“For me, the writing should have been on the wall when, last month, I set my alarm every night for 2am to tune into radio coverage of the Democratic and Republican conventions in the US”
Speaker's Corner Aíne Ryan
I WAS institutionalised recently. Just for a weekend. It was in a remote part of Wicklow. Behind locked gates and high walls. To be frank, I was in such a state, I didn’t realise until I was released and recuperating back in Mayo just how seriously ill I had been. Nor did I realise how efficiently the detox process had worked.
Being a serial junkie is common enough, I’m told. And it doesn’t need to be heroin, or crack cocaine or even Buckfast wine – the new trendy tipple for the recession – to become a chronic problem, that eventually dominates one’s every waking hour.
Over the years, I’ve been addicted to lentil and coriander soup, Bounty bars, boys, the Bunty comic, patchouli oil, and the Irish Times crossword. There have also been red lipsticks, Michael Collins biographies, patterned tights, men, the northern Ireland problem, the weather forecast and WB Yeats’s colourful love-life.
You would think – at my age – I’d have learned to see the signs; to notice the pattern that had surreptitiously established itself. But then again, it is commonly accepted that one needs to be hurtled outside one’s daily routine to recognise that great big rut one has fallen into, face-down.
That’s why it wasn’t until two weekends ago – while staying at my sister’s palatial pad in Wicklow – I was forced to face my latest demons. There was no television, broadband was down and the nearest shop was miles away.
HELLO! My name is Áine. And I am a News Junkie. I have been in denial for years. I’ve used my job in journalism as a crutch to feed my habit. I’ve even neglected my children so I could get my next fix.
For me, the writing should have been on the wall when, last month, I set my alarm every night for 2am to tune into radio coverage of the Democratic and Republican conventions in the US. For me that banner headline should have been staring me in the face when I took to helping staff at the local convenience store to put the supplements into the Sunday papers.
Then there were the Google alerts, the text alerts, the on-the-hour internet surf for breaking news. Moreover, when the girls were home there was the sumo jostling, the verbal assaults, over the remote control.
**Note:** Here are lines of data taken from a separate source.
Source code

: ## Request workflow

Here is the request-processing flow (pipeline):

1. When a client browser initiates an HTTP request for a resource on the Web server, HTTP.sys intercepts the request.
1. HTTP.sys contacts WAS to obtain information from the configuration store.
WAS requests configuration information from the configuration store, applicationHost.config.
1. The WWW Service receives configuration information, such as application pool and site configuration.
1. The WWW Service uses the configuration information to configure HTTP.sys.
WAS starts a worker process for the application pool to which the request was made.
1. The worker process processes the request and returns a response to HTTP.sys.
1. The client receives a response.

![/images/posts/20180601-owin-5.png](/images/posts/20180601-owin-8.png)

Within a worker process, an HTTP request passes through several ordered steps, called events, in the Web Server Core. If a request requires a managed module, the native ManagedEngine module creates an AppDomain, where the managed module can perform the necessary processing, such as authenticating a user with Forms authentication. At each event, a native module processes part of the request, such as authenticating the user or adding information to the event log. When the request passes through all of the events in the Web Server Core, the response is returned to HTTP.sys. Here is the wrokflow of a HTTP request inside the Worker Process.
“You’ve seen that episode of The Simpsons a thousand times.”
“No, I have not. And what if I have, how many times have you watched George Lee whinge on about the economy?”
“Don’t under-estimate the impact of the sub-prime mortgage collapse on your life, darling.”
“For goodness sake, The Simpsons expose the inherent flaws in American society far more graphically than RTÉ ever will, mother dear.”
Doh!
I know. I know. My timing stinks: with the possible elevation of the first black man to the most powerful position in the western world mere weeks away; with the bell tolling ominously for British Labour leader, Gordon Brown, despite that rousing speech; and with Mayo man Enda Kenny in a perfect position to do serious damage in next year’s local and European elections.
But before I break out in a rash, and at the risk of sounding evangelical: isn’t this my opportunity to regain balance? Indeed, isn’t it also a chance to indulge in some Zen moments. By tuning out of the frenetic global village, I can journey inwards and rediscover the serenity and silence that is my soul.
Rather than skydiving through the airwaves gathering megabytes of column inches filled with soft spin, political propaganda and celebrity drivel, I can breathe deeply on Bertra. I can watch the edge of the horizon from the summit of Croagh Patrick. Or, like The Saw Doctors, I can take the ferry out from Roonagh and wave all my cares goodbye.
Alleluia! Praise the lord. Peace, man! No more Newstalk. No more Newsnight. It’s Lyric FM for me forthwith. That, along with the poetic and reflective prose of John Banville’s Athena, The Sea.
Although, I’d better not re-read the Book of Evidence. That’s based on murderer Malcolm McArthur who has been incarcerated in an open prison in Wicklow for decades.